◆ WHAT IS EXPECTED:
Show every line from the entries that follow which holds the word "Cleanshot".
######
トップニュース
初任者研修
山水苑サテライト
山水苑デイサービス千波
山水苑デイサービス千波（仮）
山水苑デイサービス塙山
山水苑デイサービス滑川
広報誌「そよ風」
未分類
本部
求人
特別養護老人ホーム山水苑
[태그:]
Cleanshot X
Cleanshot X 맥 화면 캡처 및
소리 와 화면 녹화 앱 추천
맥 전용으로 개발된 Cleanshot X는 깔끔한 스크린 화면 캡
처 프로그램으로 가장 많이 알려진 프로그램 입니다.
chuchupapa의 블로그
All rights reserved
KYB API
######
◆ EXERCISE OUTPUT:
Cleanshot X
Cleanshot X 맥 화면 캡처 및
맥 전용으로 개발된 Cleanshot X는 깔끔한 스크린 화면 캡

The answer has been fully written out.